En 1388, les Vintimille avait commencé à céder toutes leurs terres à la Maison d’Anjou qui détenait la Provence. Nice est réduite à la famine et la disette et va demander la protection de la Maison de Savoie. Nice devient savoyarde. Mais nous, on reste comté à part : le Comté de Tende, avec Tende, Limone, Vernante de l’autre côté, actuellement italiens. Et la puissance de ce grand comté, c’est qu’en 1388, la Savoie a pris comme port Villefranche et non pas Nice. La Savoie a aussi transféré sa capitale de Chambéry à Turin. La Savoie avait donc son port à Villefranche et sa capitale à Turin, et pour alimenter toute la Savoie, il fallait passer par ici. C’était le trajet le moins exposé aux intempéries, le plus facile pour passer. Et ici, à ce moment-là, sont passés 45 000 mulets, qui transportaient du sel. C’est là, la route du sel et ici passaient 45 000 mulets qui transportaient 600 000 rubs de sel. Le rub, c’était l’unité piémontaise de l’époque : un rub, c’était 9kg 225. Les mulets payaient pour passer, les comtes de Tende faisaient payer un péage et c’est là qu’on s’est énormément enrichis.

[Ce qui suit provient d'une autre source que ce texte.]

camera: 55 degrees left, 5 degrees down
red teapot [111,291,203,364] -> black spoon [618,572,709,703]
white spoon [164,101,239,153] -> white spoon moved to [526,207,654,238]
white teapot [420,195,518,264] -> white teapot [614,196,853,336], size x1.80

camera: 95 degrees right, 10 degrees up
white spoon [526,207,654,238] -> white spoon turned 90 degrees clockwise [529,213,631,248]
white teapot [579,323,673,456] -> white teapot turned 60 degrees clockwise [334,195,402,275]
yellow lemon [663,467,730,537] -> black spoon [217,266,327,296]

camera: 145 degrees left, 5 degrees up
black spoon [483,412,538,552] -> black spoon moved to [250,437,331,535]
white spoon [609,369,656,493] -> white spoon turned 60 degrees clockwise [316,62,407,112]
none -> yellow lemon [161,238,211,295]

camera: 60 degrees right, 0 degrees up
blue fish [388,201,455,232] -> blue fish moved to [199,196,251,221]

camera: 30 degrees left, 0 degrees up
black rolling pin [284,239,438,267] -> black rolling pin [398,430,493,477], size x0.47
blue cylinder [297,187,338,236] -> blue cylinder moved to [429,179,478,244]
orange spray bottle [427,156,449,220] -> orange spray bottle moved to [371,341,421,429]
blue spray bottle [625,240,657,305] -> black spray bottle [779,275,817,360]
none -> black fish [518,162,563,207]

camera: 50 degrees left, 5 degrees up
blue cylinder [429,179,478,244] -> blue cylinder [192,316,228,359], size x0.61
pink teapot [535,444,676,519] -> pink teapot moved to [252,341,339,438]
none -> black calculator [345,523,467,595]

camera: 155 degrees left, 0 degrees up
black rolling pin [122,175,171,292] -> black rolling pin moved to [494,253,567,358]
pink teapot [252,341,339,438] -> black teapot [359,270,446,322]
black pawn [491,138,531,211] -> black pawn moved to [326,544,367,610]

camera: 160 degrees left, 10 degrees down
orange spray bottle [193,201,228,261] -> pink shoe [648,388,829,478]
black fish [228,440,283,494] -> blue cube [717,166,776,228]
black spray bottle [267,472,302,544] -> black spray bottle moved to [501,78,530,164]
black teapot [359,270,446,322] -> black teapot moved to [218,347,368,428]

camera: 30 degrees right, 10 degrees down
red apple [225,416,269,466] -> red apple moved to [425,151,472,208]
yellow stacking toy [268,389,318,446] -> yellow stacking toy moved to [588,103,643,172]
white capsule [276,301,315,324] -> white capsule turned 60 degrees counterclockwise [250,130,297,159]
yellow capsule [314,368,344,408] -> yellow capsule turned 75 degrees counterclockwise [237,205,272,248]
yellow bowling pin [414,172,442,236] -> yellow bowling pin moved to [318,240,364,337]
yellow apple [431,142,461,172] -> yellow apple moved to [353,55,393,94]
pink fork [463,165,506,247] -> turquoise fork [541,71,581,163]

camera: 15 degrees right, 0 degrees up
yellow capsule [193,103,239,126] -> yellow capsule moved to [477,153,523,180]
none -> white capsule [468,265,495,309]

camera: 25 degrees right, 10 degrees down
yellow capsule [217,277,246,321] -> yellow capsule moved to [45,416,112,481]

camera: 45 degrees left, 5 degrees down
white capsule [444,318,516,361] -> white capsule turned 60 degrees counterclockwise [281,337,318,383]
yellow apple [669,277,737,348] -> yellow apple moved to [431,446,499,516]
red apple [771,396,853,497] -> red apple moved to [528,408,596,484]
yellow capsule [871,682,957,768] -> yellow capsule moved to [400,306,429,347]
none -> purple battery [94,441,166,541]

Cette grande histoire de cette commune tout à fait exceptionnelle n’a pas encore été assez mise en valeur. Nous, en 1460 quand la Maison d’Anjou vend ses terres à la Provence, elle vend ses terres à la France : on rend indirectement hommage au Roi de France. On ne devient savoyard qu’en 1580, avec l’autorisation d’Henri III, roi de France.

Et c’est là, en 1580, qu’on commence à perdre la puissance qu’on avait.

Tende, c’est un village atypique, un village extraordinaire.

 

Un territoire sans frontière

Ce qui est vraiment fantastique, c’est qu’on a vraiment gardé cet esprit transfrontalier. 

On a été des Européens avant l’heure. Nous, les frontières ne nous ont jamais séparés.

Une partie de nos familles sont encore de l’autre côté. On se rencontre quotidiennement. Moi, quand je vais à Limone de l’autre côté, je ne dis pas, je vais en Italie : je vais à Limone. Quand les gens de Limone viennent ici, ils disent : je vais à Tende. 

Et ce brassage est extraordinaire, personne n’a pu vivre cela. Et nous en sommes fiers aujourd’hui, parce que nous nous sentons appartenir à un même territoire. Nous avons les mêmes origines. Moi, ce ne sont pas mes cousins, ce sont mes frères, les Italiens. Et eux me considèrent comme ça.

C’est quelque chose de joli. Je parle mon patois, le piémontais, le ligure parle son patois, le niçois parle son patois. On peut discuter tous les 3 ensemble, chacun parle son patois et on se comprend parfaitement. (il parle en tendasque)

Je suis vraiment heureux de toujours avoir été européen et je suis fier de toujours avoir pu communiquer avec mes frères italiens comme si c’était des membres de ma famille.